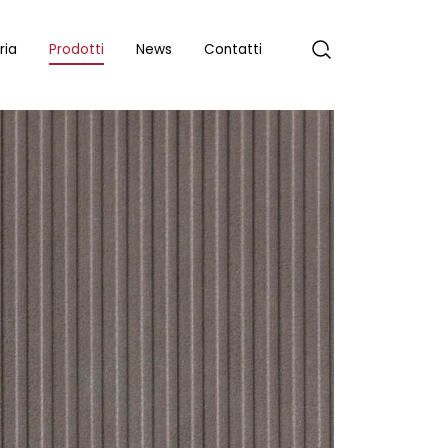
ria
Prodotti
News
Contatti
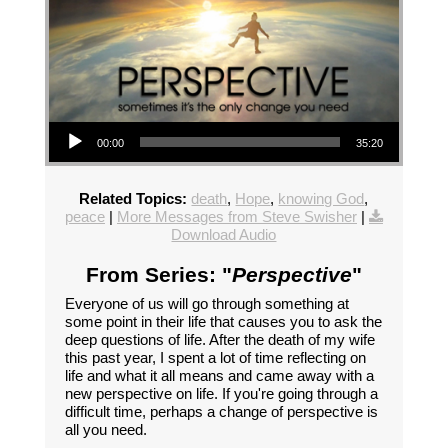
Audio Player
00:00
35:20
Related Topics:
death
,
Hope
,
knowing God
,
peace
|
More Messages from Steve Swisher
|
Download Audio
From Series: "
Perspective
"
Everyone of us will go through something at
some point in their life that causes you to ask the
deep questions of life. After the death of my wife
this past year, I spent a lot of time reflecting on
life and what it all means and came away with a
new perspective on life. If you're going through a
difficult time, perhaps a change of perspective is
all you need.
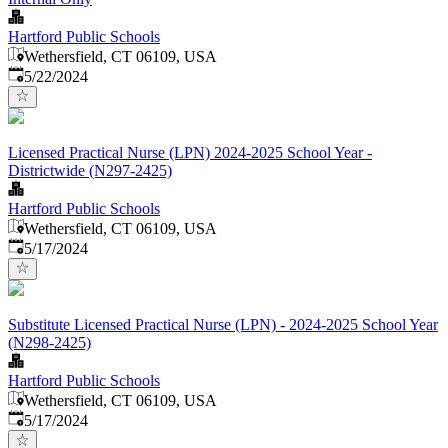
Hartford Public Schools
Wethersfield, CT 06109, USA
Published
:
5/22/2024
Licensed Practical Nurse (LPN) 2024-2025 School Year -
Districtwide (N297-2425)
Hartford Public Schools
Wethersfield, CT 06109, USA
Published
:
5/17/2024
Substitute Licensed Practical Nurse (LPN) - 2024-2025 School Year
(N298-2425)
Hartford Public Schools
Wethersfield, CT 06109, USA
Published
:
5/17/2024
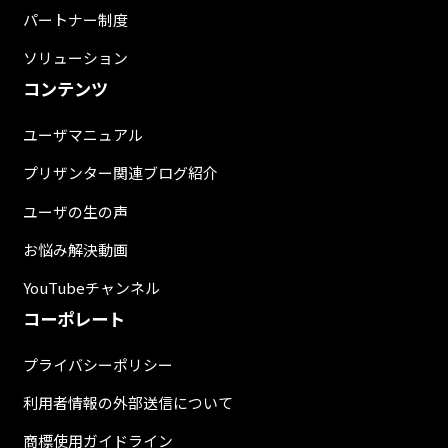
パートナー制度
ソリューション
コンテンツ
ユーザマニュアル
プリザンター関連ブログ紹介
ユーザの生の声
お悩み解決動画
YouTubeチャンネル
コーポレート
プライバシーポリシー
利用者情報の外部送信について
商標使用ガイドライン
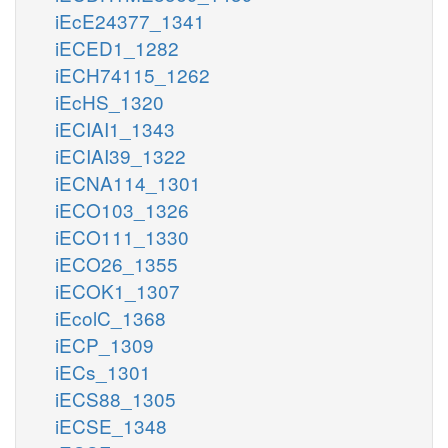
iEcE24377_1341
iECED1_1282
iECH74115_1262
iEcHS_1320
iECIAI1_1343
iECIAI39_1322
iECNA114_1301
iECO103_1326
iECO111_1330
iECO26_1355
iECOK1_1307
iEcolC_1368
iECP_1309
iECs_1301
iECS88_1305
iECSE_1348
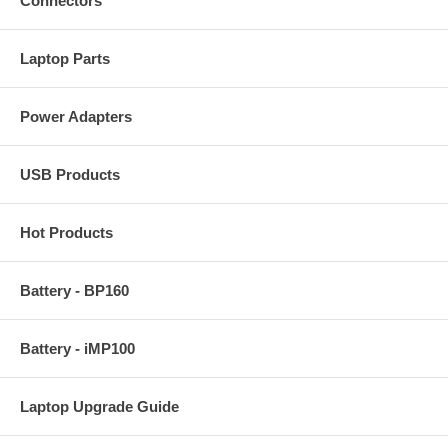
Connectors
Laptop Parts
Power Adapters
USB Products
Hot Products
Battery - BP160
Battery - iMP100
Laptop Upgrade Guide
——
▶ _YOUR OBJECTIVE_
Reproduce the records verbatim, beginning at the line that contains "Audio Player" and ending after the line that contains "new perspective on".

▶ _SOLUTION TO THIS TASK_
Audio Player
00:00
35:20
Related Topics:
death
,
Hope
,
knowing God
,
peace
|
More Messages from Steve Swisher
|
Download Audio
From Series: "
Perspective
"
Everyone of us will go through something at
some point in their life that causes you to ask the
deep questions of life. After the death of my wife
this past year, I spent a lot of time reflecting on
life and what it all means and came away with a
new perspective on life. If you're going through a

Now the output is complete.